**Task details:** Repeat exactly, and only, the lines of the entries below from the one with "Injuries which are" through the one with "Schedule means the", both ends included.

[Page images and extracted text]
((
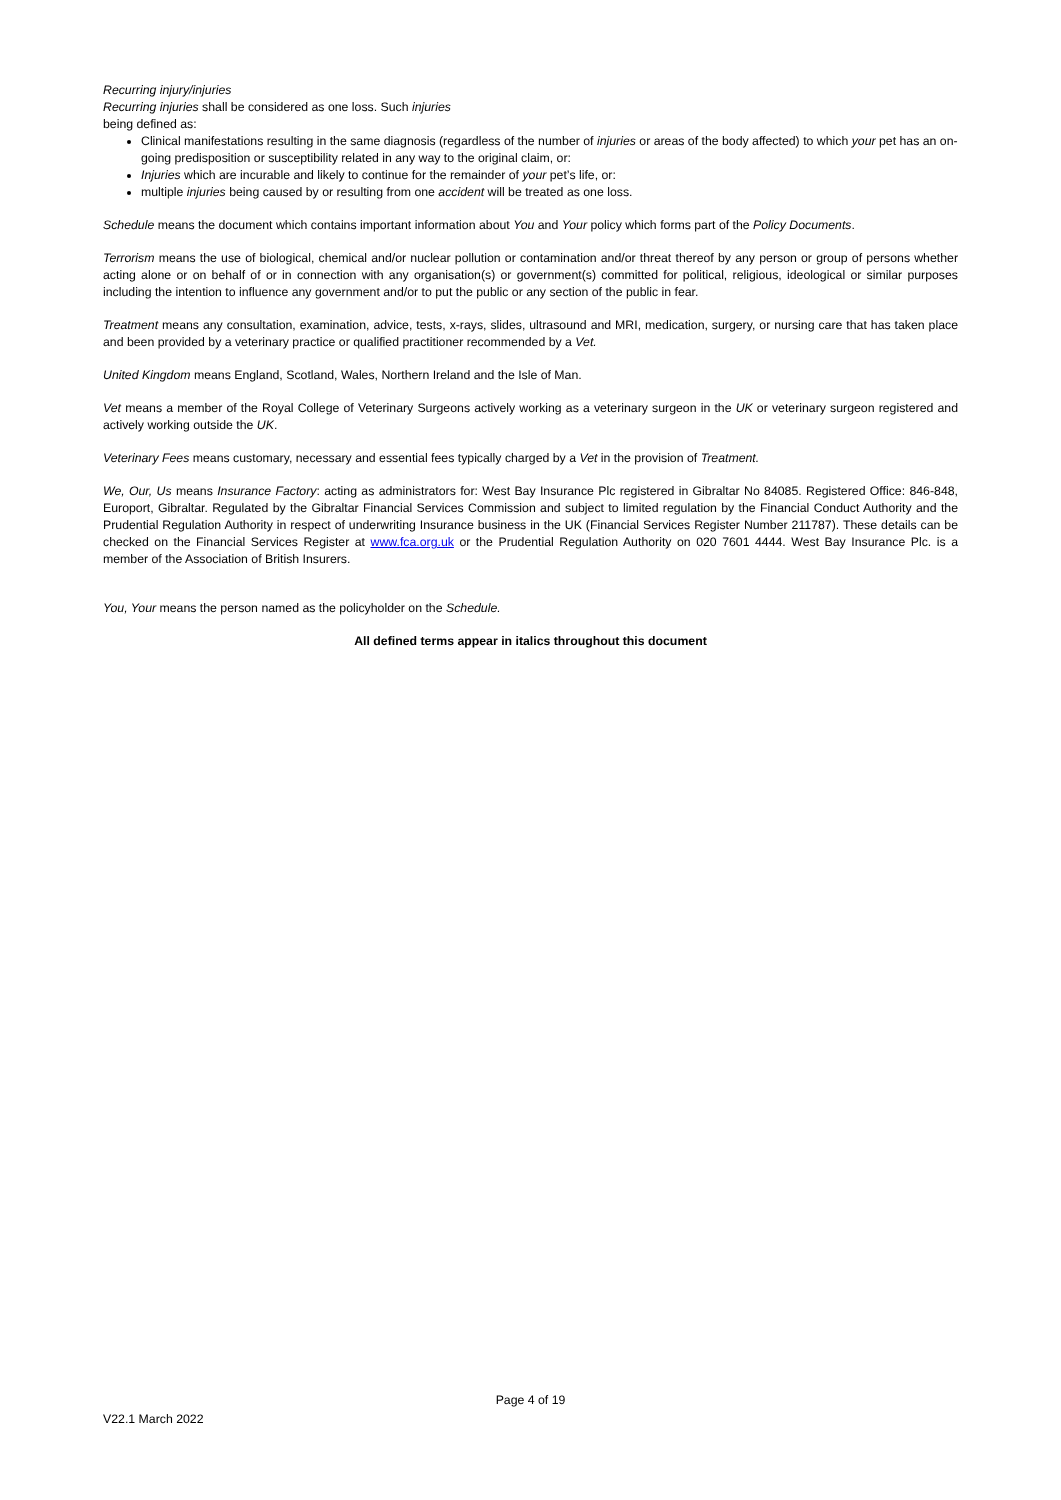Recurring injury/injuries
Recurring injuries shall be considered as one loss. Such injuries
being defined as:
Clinical manifestations resulting in the same diagnosis (regardless of the number of injuries or areas of the body affected) to which your pet has an on-going predisposition or susceptibility related in any way to the original claim, or:
Injuries which are incurable and likely to continue for the remainder of your pet’s life, or:
multiple injuries being caused by or resulting from one accident will be treated as one loss.
Schedule means the document which contains important information about You and Your policy which forms part of the Policy Documents.
Terrorism means the use of biological, chemical and/or nuclear pollution or contamination and/or threat thereof by any person or group of persons whether acting alone or on behalf of or in connection with any organisation(s) or government(s) committed for political, religious, ideological or similar purposes including the intention to influence any government and/or to put the public or any section of the public in fear.
Treatment means any consultation, examination, advice, tests, x-rays, slides, ultrasound and MRI, medication, surgery, or nursing care that has taken place and been provided by a veterinary practice or qualified practitioner recommended by a Vet.
United Kingdom means England, Scotland, Wales, Northern Ireland and the Isle of Man.
Vet means a member of the Royal College of Veterinary Surgeons actively working as a veterinary surgeon in the UK or veterinary surgeon registered and actively working outside the UK.
Veterinary Fees means customary, necessary and essential fees typically charged by a Vet in the provision of Treatment.
We, Our, Us means Insurance Factory: acting as administrators for: West Bay Insurance Plc registered in Gibraltar No 84085. Registered Office: 846-848, Europort, Gibraltar. Regulated by the Gibraltar Financial Services Commission and subject to limited regulation by the Financial Conduct Authority and the Prudential Regulation Authority in respect of underwriting Insurance business in the UK (Financial Services Register Number 211787). These details can be checked on the Financial Services Register at www.fca.org.uk or the Prudential Regulation Authority on 020 7601 4444. West Bay Insurance Plc. is a member of the Association of British Insurers.
You, Your means the person named as the policyholder on the Schedule.
All defined terms appear in italics throughout this document
Page 4 of 19
V22.1 March 2022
))
**Expected output:**
Injuries which are incurable and likely to continue for the remainder of your pet’s life, or:
multiple injuries being caused by or resulting from one accident will be treated as one loss.
Schedule means the document which contains important information about You and Your policy which forms part of the Policy Documents.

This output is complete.